Task - Output every record verbatim, and omit each picture.

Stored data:
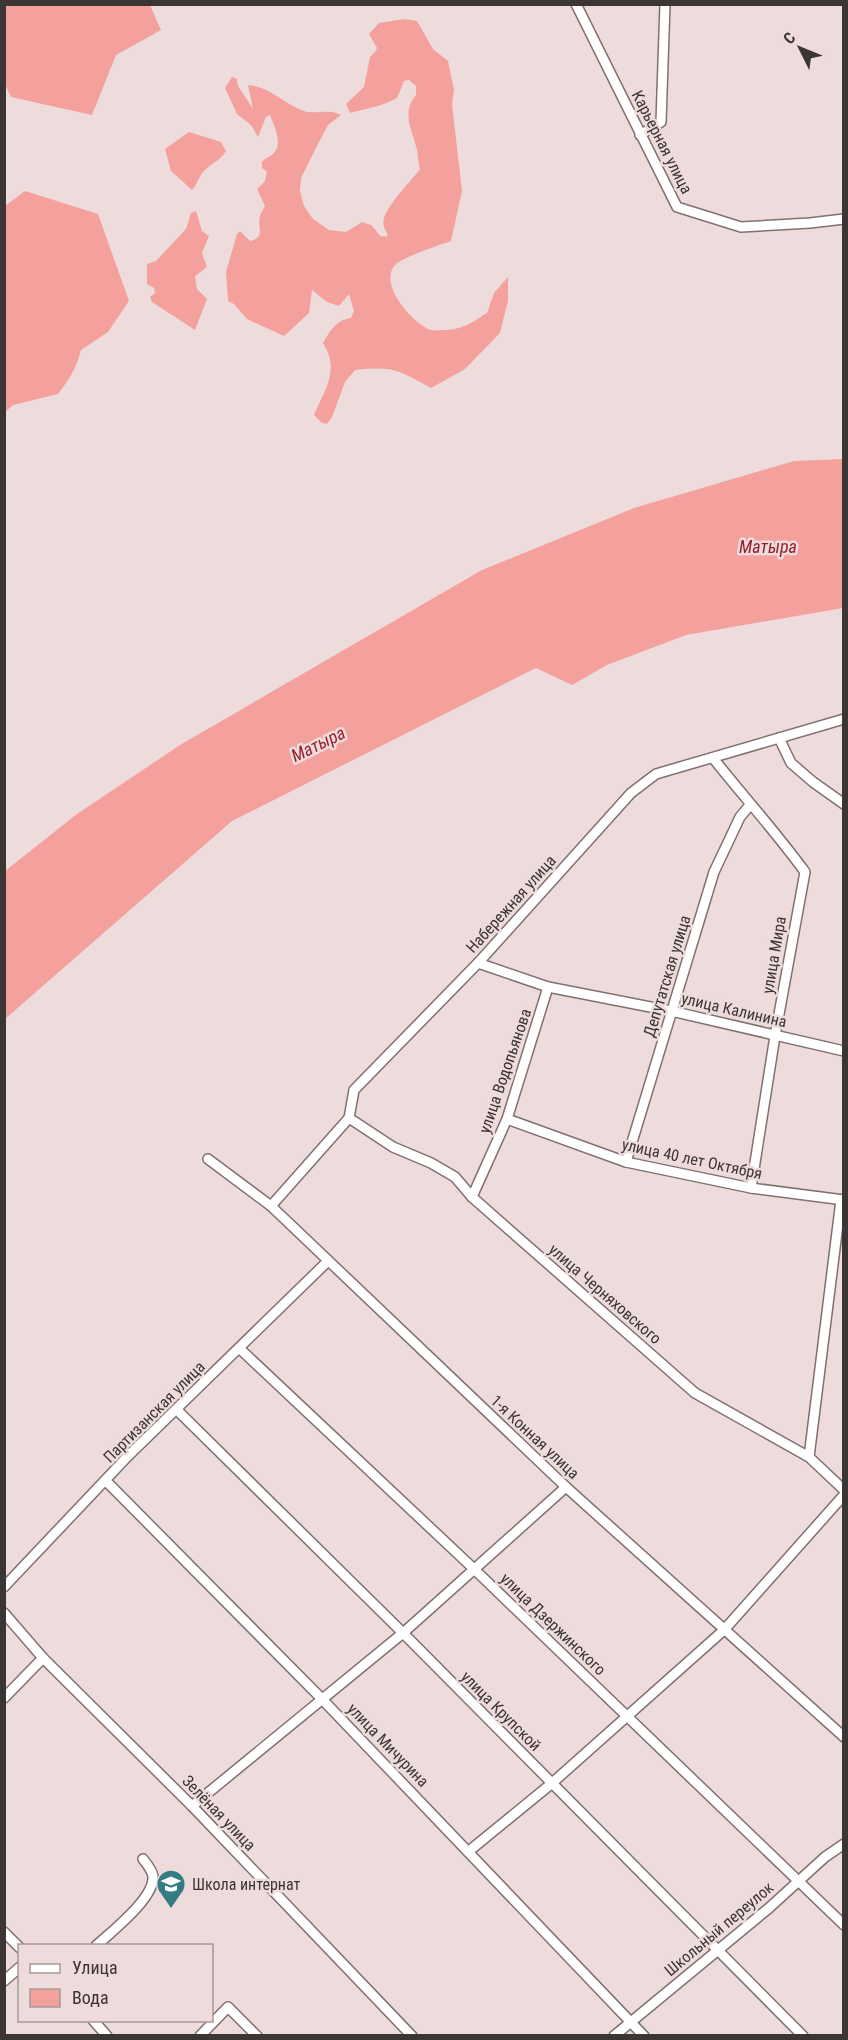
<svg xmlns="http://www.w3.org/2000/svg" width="848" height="2040" font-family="'Roboto Condensed',sans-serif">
<rect width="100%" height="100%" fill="#eddcdb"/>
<g fill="#f4a19e">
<path d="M 40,5 L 56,6 L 60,4 L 150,5 L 161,30 L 116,55 L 92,115 L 11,97 L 5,84 L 5,5 Z"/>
<path d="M 405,19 L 417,21 L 433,49 L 448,61 L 454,90 L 452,104 L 462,191 L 451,241 C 439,245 401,258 395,265 C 378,284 412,323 431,330 C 435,331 441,330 445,330 C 464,329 471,323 487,313 L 494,293 L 508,277 L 508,300 L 500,333 L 465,369 L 431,388 C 398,370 393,366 355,370 L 345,382 L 332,417 L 327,424 L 322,423 L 314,415 C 325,389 340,370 323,343 C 330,331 336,320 351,318 L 354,311 L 349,294 L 339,306 L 327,302 L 312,290 L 309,313 L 284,336 L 247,319 L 234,304 L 228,301 L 226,272 L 237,234 L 240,231 L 250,241 C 266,237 257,228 260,216 C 261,213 264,208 265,206 L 257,189 L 265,181 L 267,172 L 262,168 L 262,162 C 265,158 270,157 274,153 C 283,143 274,126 270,115 L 266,117 L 258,137 L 251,125 L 237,114 L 225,88 L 232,77 L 237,79 L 238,86 L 253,109 L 248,85 C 269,86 284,104 304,111 C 315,115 330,108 341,115 L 328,125 L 320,140 L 301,178 L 300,191 L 304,206 L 313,219 L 329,230 L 346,232 L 362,222 C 363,222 370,225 371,225 C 378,230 377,239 388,236 C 387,233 385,230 384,227 C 378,212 412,181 420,169 C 418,163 418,156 417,150 C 412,129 401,113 416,95 L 416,86 L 409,80 L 404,81 L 397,98 C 383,106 366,109 350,113 L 346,104 L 364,87 L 370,57 L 375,52 L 377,48 L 369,34 L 379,23 Z"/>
<path d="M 189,132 L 221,142 L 226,151 C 220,161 210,164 203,172 C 198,178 197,185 192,190 L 171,171 L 165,149 Z"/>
<path d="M 25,191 L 98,214 L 129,301 L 108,332 L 81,350 C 77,367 69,380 58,394 L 13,405 L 5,412 L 5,206 Z"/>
<path d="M 196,211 L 202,231 L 209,236 L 202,253 L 207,267 L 195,276 L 197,289 L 207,299 L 195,330 L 152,302 L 150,297 L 155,293 L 154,288 L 147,284 L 147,264 L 156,261 L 186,229 L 191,213 Z"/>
<path d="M 843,459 L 843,608 L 686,635 L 607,665 L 572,685 L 536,668 L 232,821 L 5,1019 L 5,871 L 77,814 L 180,745 L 482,570 L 634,508 L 794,461 Z"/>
</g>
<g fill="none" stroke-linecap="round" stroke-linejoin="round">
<g stroke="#807170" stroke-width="12">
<g id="minor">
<path d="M 576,4 L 677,207 L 741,227 L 810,223 L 844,219"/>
<path d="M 640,135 L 661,122 L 665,4"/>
<path d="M 779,738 L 791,763 L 813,782 L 844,804"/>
<path d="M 713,758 C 743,796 776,832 805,872 L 775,1036 L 751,1188"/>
<path d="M 478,963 L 548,987 L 671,1011 L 844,1051"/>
<path d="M 349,1118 L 393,1147 L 431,1163 L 455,1177 L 472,1197 L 695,1393 L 809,1457 L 844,1490"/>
<path d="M 507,1119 L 626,1162 L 751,1188 L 844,1200"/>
<path d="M 208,1159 L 271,1206 L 566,1487 L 844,1737"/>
<path d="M 626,1162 L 714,872 L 740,817 L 750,805"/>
<path d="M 472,1197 L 507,1119 L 548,987"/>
<path d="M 271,1206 L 349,1118 L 354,1090 L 478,963 L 631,793 L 656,774 L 844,719"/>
<path d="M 239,1348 L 474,1569 L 844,1925"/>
<path d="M 177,1410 L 403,1633 L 803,2036"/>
<path d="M 809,1457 L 841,1200"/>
<path d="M 106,1481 L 321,1698 L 644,2036"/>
<path d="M 4,1587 L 128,1456 L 328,1261"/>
<path d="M 4,1613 L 43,1658 L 192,1806 L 412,2036"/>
<path d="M 4,1698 L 43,1658"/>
<path d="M 192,1806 L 403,1633 L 566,1487"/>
<path d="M 469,1851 L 551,1784 L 724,1630 L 844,1495"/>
<path d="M 4,1932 L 20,1948"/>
<path d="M 96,1946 C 112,1931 155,1898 153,1876 C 152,1870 146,1863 143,1859"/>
<path d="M 4,1981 L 20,1967"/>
<path d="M 93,2020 L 107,2036"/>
<path d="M 200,2036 L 228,2007 L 257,2036"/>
<path d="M 614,2036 L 769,1908 L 825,1857 L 844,1844"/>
</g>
</g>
<use href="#minor" stroke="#fff" stroke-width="9"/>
</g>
<defs>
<g id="school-pin" transform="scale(1.5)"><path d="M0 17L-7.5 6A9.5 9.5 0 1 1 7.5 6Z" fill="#357d85" stroke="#eddcdb"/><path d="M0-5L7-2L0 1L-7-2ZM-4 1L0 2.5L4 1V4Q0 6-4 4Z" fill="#fff"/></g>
</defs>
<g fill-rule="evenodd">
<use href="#school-pin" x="171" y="1884"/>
</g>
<g text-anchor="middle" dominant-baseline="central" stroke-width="5" stroke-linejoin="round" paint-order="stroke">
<g font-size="16" fill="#3b3534" stroke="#eddcdb">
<text transform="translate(662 142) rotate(63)">Карьерная улица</text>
<text transform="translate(511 904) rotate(-48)">Набережная улица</text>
<text transform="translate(774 955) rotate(-80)">улица Мира</text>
<text transform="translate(667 976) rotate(-73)">Депутатская улица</text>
<text transform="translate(734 1010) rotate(13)">улица Калинина</text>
<text transform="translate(505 1071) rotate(-71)">улица Водопьянова</text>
<text transform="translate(692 1159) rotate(12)">улица 40 лет Октября</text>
<text transform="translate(605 1294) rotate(41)">улица Черняховского</text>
<text transform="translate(154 1412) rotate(-45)">Партизанская улица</text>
<text transform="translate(535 1437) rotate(43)">1-я Конная улица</text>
<text transform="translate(553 1624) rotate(44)">улица Дзержинского</text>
<text transform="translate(501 1711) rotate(45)">улица Крупской</text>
<text transform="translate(388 1745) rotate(46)">улица Мичурина</text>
<text transform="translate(219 1813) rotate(46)">Зелёная улица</text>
<text transform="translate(719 1929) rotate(-40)">Школьный переулок</text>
</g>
<g font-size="16" fill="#3b3534" stroke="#eddcdb" text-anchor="start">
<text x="192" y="1884">Школа интернат</text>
</g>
<g font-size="18" font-style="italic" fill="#971f2b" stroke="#eddcdb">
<text x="768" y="546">Матыра</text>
<text transform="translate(318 744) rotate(-26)">Матыра</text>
</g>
</g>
<rect width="848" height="2040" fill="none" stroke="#3b3534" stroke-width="12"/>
<rect x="18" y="1944" width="195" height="78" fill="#eddcdb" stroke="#a69998" stroke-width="1.5"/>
<rect x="30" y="1964" width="30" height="9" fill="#ffffff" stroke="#a69998" stroke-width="1.5"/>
<text x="72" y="1974" font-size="18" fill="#3b3534">Улица</text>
<rect x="30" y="1989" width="30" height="18" fill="#f4a19e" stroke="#a69998" stroke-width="1.5"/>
<text x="72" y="2004" font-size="18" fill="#3b3534">Вода</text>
<g transform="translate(800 48) rotate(313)" stroke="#eddcdb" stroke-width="4.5" paint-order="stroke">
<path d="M0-4.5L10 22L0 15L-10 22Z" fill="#3b3534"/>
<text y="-9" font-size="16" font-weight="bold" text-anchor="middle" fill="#3b3534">С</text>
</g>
</svg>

Answer -
<svg xmlns="http://www.w3.org/2000/svg" width="848" height="2040" font-family="'Roboto Condensed',sans-serif">
<rect width="100%" height="100%" fill="#eddcdb"/>
<g fill="#f4a19e">
<path d="M 40,5 L 56,6 L 60,4 L 150,5 L 161,30 L 116,55 L 92,115 L 11,97 L 5,84 L 5,5 Z"/>
<path d="M 405,19 L 417,21 L 433,49 L 448,61 L 454,90 L 452,104 L 462,191 L 451,241 C 439,245 401,258 395,265 C 378,284 412,323 431,330 C 435,331 441,330 445,330 C 464,329 471,323 487,313 L 494,293 L 508,277 L 508,300 L 500,333 L 465,369 L 431,388 C 398,370 393,366 355,370 L 345,382 L 332,417 L 327,424 L 322,423 L 314,415 C 325,389 340,370 323,343 C 330,331 336,320 351,318 L 354,311 L 349,294 L 339,306 L 327,302 L 312,290 L 309,313 L 284,336 L 247,319 L 234,304 L 228,301 L 226,272 L 237,234 L 240,231 L 250,241 C 266,237 257,228 260,216 C 261,213 264,208 265,206 L 257,189 L 265,181 L 267,172 L 262,168 L 262,162 C 265,158 270,157 274,153 C 283,143 274,126 270,115 L 266,117 L 258,137 L 251,125 L 237,114 L 225,88 L 232,77 L 237,79 L 238,86 L 253,109 L 248,85 C 269,86 284,104 304,111 C 315,115 330,108 341,115 L 328,125 L 320,140 L 301,178 L 300,191 L 304,206 L 313,219 L 329,230 L 346,232 L 362,222 C 363,222 370,225 371,225 C 378,230 377,239 388,236 C 387,233 385,230 384,227 C 378,212 412,181 420,169 C 418,163 418,156 417,150 C 412,129 401,113 416,95 L 416,86 L 409,80 L 404,81 L 397,98 C 383,106 366,109 350,113 L 346,104 L 364,87 L 370,57 L 375,52 L 377,48 L 369,34 L 379,23 Z"/>
<path d="M 189,132 L 221,142 L 226,151 C 220,161 210,164 203,172 C 198,178 197,185 192,190 L 171,171 L 165,149 Z"/>
<path d="M 25,191 L 98,214 L 129,301 L 108,332 L 81,350 C 77,367 69,380 58,394 L 13,405 L 5,412 L 5,206 Z"/>
<path d="M 196,211 L 202,231 L 209,236 L 202,253 L 207,267 L 195,276 L 197,289 L 207,299 L 195,330 L 152,302 L 150,297 L 155,293 L 154,288 L 147,284 L 147,264 L 156,261 L 186,229 L 191,213 Z"/>
<path d="M 843,459 L 843,608 L 686,635 L 607,665 L 572,685 L 536,668 L 232,821 L 5,1019 L 5,871 L 77,814 L 180,745 L 482,570 L 634,508 L 794,461 Z"/>
</g>
<g fill="none" stroke-linecap="round" stroke-linejoin="round">
<g stroke="#807170" stroke-width="12">
<g id="minor">
<path d="M 576,4 L 677,207 L 741,227 L 810,223 L 844,219"/>
<path d="M 640,135 L 661,122 L 665,4"/>
<path d="M 779,738 L 791,763 L 813,782 L 844,804"/>
<path d="M 713,758 C 743,796 776,832 805,872 L 775,1036 L 751,1188"/>
<path d="M 478,963 L 548,987 L 671,1011 L 844,1051"/>
<path d="M 349,1118 L 393,1147 L 431,1163 L 455,1177 L 472,1197 L 695,1393 L 809,1457 L 844,1490"/>
<path d="M 507,1119 L 626,1162 L 751,1188 L 844,1200"/>
<path d="M 208,1159 L 271,1206 L 566,1487 L 844,1737"/>
<path d="M 626,1162 L 714,872 L 740,817 L 750,805"/>
<path d="M 472,1197 L 507,1119 L 548,987"/>
<path d="M 271,1206 L 349,1118 L 354,1090 L 478,963 L 631,793 L 656,774 L 844,719"/>
<path d="M 239,1348 L 474,1569 L 844,1925"/>
<path d="M 177,1410 L 403,1633 L 803,2036"/>
<path d="M 809,1457 L 841,1200"/>
<path d="M 106,1481 L 321,1698 L 644,2036"/>
<path d="M 4,1587 L 128,1456 L 328,1261"/>
<path d="M 4,1613 L 43,1658 L 192,1806 L 412,2036"/>
<path d="M 4,1698 L 43,1658"/>
<path d="M 192,1806 L 403,1633 L 566,1487"/>
<path d="M 469,1851 L 551,1784 L 724,1630 L 844,1495"/>
<path d="M 4,1932 L 20,1948"/>
<path d="M 96,1946 C 112,1931 155,1898 153,1876 C 152,1870 146,1863 143,1859"/>
<path d="M 4,1981 L 20,1967"/>
<path d="M 93,2020 L 107,2036"/>
<path d="M 200,2036 L 228,2007 L 257,2036"/>
<path d="M 614,2036 L 769,1908 L 825,1857 L 844,1844"/>
</g>
</g>
<use href="#minor" stroke="#fff" stroke-width="9"/>
</g>
<defs>
<g id="school-pin" transform="scale(1.5)"><path d="M0 17L-7.5 6A9.5 9.5 0 1 1 7.5 6Z" fill="#357d85" stroke="#eddcdb"/><path d="M0-5L7-2L0 1L-7-2ZM-4 1L0 2.5L4 1V4Q0 6-4 4Z" fill="#fff"/></g>
</defs>
<g fill-rule="evenodd">
<use href="#school-pin" x="171" y="1884"/>
</g>
<g text-anchor="middle" dominant-baseline="central" stroke-width="5" stroke-linejoin="round" paint-order="stroke">
<g font-size="16" fill="#3b3534" stroke="#eddcdb">
<text transform="translate(662 142) rotate(63)">Карьерная улица</text>
<text transform="translate(511 904) rotate(-48)">Набережная улица</text>
<text transform="translate(774 955) rotate(-80)">улица Мира</text>
<text transform="translate(667 976) rotate(-73)">Депутатская улица</text>
<text transform="translate(734 1010) rotate(13)">улица Калинина</text>
<text transform="translate(505 1071) rotate(-71)">улица Водопьянова</text>
<text transform="translate(692 1159) rotate(12)">улица 40 лет Октября</text>
<text transform="translate(605 1294) rotate(41)">улица Черняховского</text>
<text transform="translate(154 1412) rotate(-45)">Партизанская улица</text>
<text transform="translate(535 1437) rotate(43)">1-я Конная улица</text>
<text transform="translate(553 1624) rotate(44)">улица Дзержинского</text>
<text transform="translate(501 1711) rotate(45)">улица Крупской</text>
<text transform="translate(388 1745) rotate(46)">улица Мичурина</text>
<text transform="translate(219 1813) rotate(46)">Зелёная улица</text>
<text transform="translate(719 1929) rotate(-40)">Школьный переулок</text>
</g>
<g font-size="16" fill="#3b3534" stroke="#eddcdb" text-anchor="start">
<text x="192" y="1884">Школа интернат</text>
</g>
<g font-size="18" font-style="italic" fill="#971f2b" stroke="#eddcdb">
<text x="768" y="546">Матыра</text>
<text transform="translate(318 744) rotate(-26)">Матыра</text>
</g>
</g>
<rect width="848" height="2040" fill="none" stroke="#3b3534" stroke-width="12"/>
<rect x="18" y="1944" width="195" height="78" fill="#eddcdb" stroke="#a69998" stroke-width="1.5"/>
<rect x="30" y="1964" width="30" height="9" fill="#ffffff" stroke="#a69998" stroke-width="1.5"/>
<text x="72" y="1974" font-size="18" fill="#3b3534">Улица</text>
<rect x="30" y="1989" width="30" height="18" fill="#f4a19e" stroke="#a69998" stroke-width="1.5"/>
<text x="72" y="2004" font-size="18" fill="#3b3534">Вода</text>
<g transform="translate(800 48) rotate(313)" stroke="#eddcdb" stroke-width="4.5" paint-order="stroke">
<path d="M0-4.5L10 22L0 15L-10 22Z" fill="#3b3534"/>
<text y="-9" font-size="16" font-weight="bold" text-anchor="middle" fill="#3b3534">С</text>
</g>
</svg>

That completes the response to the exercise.